Habeck, a former co-leader of the Green party, proposed legislation this week that would roughly triple the pace of adding wind and solar power. "What was consciously built up in the last 10, 15 years - namely, making the dependence on Russian energy greater - can't of course be completely changed in a few days or in three months," Habeck said on Thursday (March 3) after convening with business leaders to discuss the crisis. "We will and need to remain open for energy imports from Russia."

The reason for concern is clear. Russia supplies more than half of Germany's gas, half of its coal and roughly a third of its oil. BloombergNEF estimates that replacing Russian gas would require an additional 82 LNG tankers a month, more than the February output of Qatar - one of the world's top producers.

Russia shutting down deliveries isn't a far-fetched scenario, because gas only provides the government with a quarter of the revenue compared with oil, according to Stefan Ulrich, a BloombergNEF analyst.
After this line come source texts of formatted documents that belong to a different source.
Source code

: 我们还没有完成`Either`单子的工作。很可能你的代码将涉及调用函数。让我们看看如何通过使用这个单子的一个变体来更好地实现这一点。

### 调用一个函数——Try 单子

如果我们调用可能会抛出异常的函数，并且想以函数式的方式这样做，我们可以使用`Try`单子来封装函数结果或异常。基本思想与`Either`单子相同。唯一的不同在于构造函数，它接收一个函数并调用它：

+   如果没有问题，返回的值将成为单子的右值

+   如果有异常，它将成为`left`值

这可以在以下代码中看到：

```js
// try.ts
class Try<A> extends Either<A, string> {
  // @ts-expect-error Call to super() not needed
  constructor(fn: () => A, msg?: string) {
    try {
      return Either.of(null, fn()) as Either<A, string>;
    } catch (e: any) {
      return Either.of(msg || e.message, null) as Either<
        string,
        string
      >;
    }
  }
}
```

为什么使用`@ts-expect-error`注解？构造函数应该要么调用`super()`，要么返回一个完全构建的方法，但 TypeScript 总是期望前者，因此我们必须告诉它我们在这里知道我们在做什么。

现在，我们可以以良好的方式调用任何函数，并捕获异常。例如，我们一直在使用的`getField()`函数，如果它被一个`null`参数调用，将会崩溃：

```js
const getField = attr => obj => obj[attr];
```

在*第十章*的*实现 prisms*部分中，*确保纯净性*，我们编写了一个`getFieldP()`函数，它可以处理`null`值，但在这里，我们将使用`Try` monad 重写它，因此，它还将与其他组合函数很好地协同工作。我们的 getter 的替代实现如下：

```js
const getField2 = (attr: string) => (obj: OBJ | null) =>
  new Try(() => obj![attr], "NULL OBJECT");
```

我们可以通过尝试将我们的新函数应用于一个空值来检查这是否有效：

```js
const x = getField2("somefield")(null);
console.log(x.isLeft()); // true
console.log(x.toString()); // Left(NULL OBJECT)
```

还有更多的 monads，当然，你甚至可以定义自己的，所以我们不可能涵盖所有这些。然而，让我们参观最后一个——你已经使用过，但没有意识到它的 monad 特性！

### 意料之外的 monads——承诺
"Industry production in Germany would be extremely affected in such a case," Volker Treier, head of the foreign trade board of Germany's industry lobby group DIHK, adding that compensating for the loss of Russian gas in the short term "borders on the impossible".

A gas shortage could prompt BASF to halt some factories, dealing a blow to supplies of materials used in cars, fertilisers and medicines across Europe. Some energy-intensive companies are starting to inquire about alternative fuels in the event of a gas cutoff, according to Wolfgang Hahn, owner of Energy Consulting GmbH, which advises hundreds of companies in Germany.

"This is the biggest energy crisis people in Europe have faced since the Second World War," said Hahn. "The 1970s was just a price crisis. This is more serious than that."